BlockBeats News, May 14th. According to Reuters, three sources familiar with the matter revealed that the United States has allowed 10 Chinese companies including Alibaba, ByteDance, Tencent, and JD.com to purchase Nvidia's H200 chips, but no actual deliveries have occurred yet. Distributors like Lenovo and Foxconn are also permitted to buy, with each approved company able to purchase up to 75,000 H200 chips. Following this news, Nvidia's U.S. stock saw a short-term uptick in after-hours trading, rising over 2% according to Bitget data.

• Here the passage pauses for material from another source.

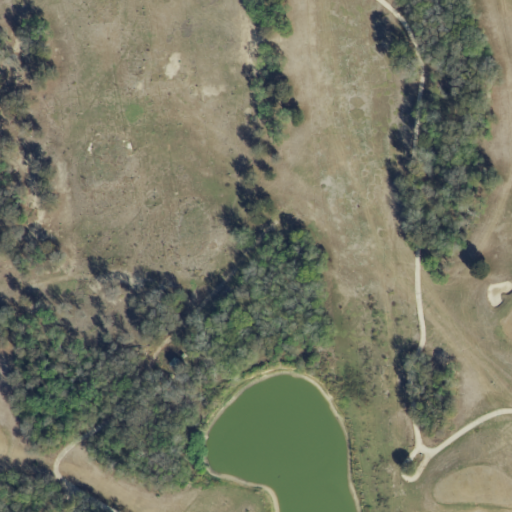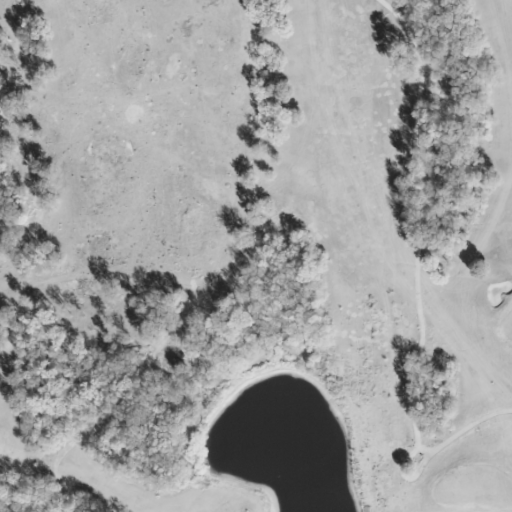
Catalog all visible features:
road: (415, 217)
park: (256, 256)
road: (141, 375)
road: (68, 498)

Nvidia CEO Jensen Huang previously had a heated debate with the host on the Dwarkesh Patel podcast regarding "whether the U.S. should sell AI chips to Chinese companies." The host questioned whether providing high-performance AI chips to Chinese companies might weaken the U.S.'s AI leadership. Huang responded by stating that the U.S. should maintain its leadership, continue to innovate, and allow global AI developers to operate on the U.S. technology stack, which is more advantageous for the U.S. Export controls have had a counterproductive effect. Restrictive measures have accelerated the rise of China's domestic chip industry, forcing the Chinese AI ecosystem to shift towards optimizing for domestic hardware. He also argued that one should not presume with a "loser mentality" that U.S. companies will lose the Chinese market.